Records contained in a dataset:

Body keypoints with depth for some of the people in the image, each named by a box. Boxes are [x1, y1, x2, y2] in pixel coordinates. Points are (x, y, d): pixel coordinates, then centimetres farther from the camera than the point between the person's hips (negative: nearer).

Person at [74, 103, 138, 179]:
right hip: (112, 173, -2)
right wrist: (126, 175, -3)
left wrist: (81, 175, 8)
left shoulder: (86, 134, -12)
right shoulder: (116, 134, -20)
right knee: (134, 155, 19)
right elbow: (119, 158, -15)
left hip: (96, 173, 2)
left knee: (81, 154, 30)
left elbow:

• _WHAT THE TASK ASKS_
Every entry should be retyped exactly as it appears.

• _RESULT OF THE TASK_
Body keypoints with depth for some of the people in the image, each named by a box. Boxes are [x1, y1, x2, y2] in pixel coordinates. Points are (x, y, d): pixel coordinates, then centimetres farther from the camera than the point between the person's hips (negative: nearer).

Person at [74, 103, 138, 179]:
right hip: (112, 173, -2)
right wrist: (126, 175, -3)
left wrist: (81, 175, 8)
left shoulder: (86, 134, -12)
right shoulder: (116, 134, -20)
right knee: (134, 155, 19)
right elbow: (119, 158, -15)
left hip: (96, 173, 2)
left knee: (81, 154, 30)
left elbow:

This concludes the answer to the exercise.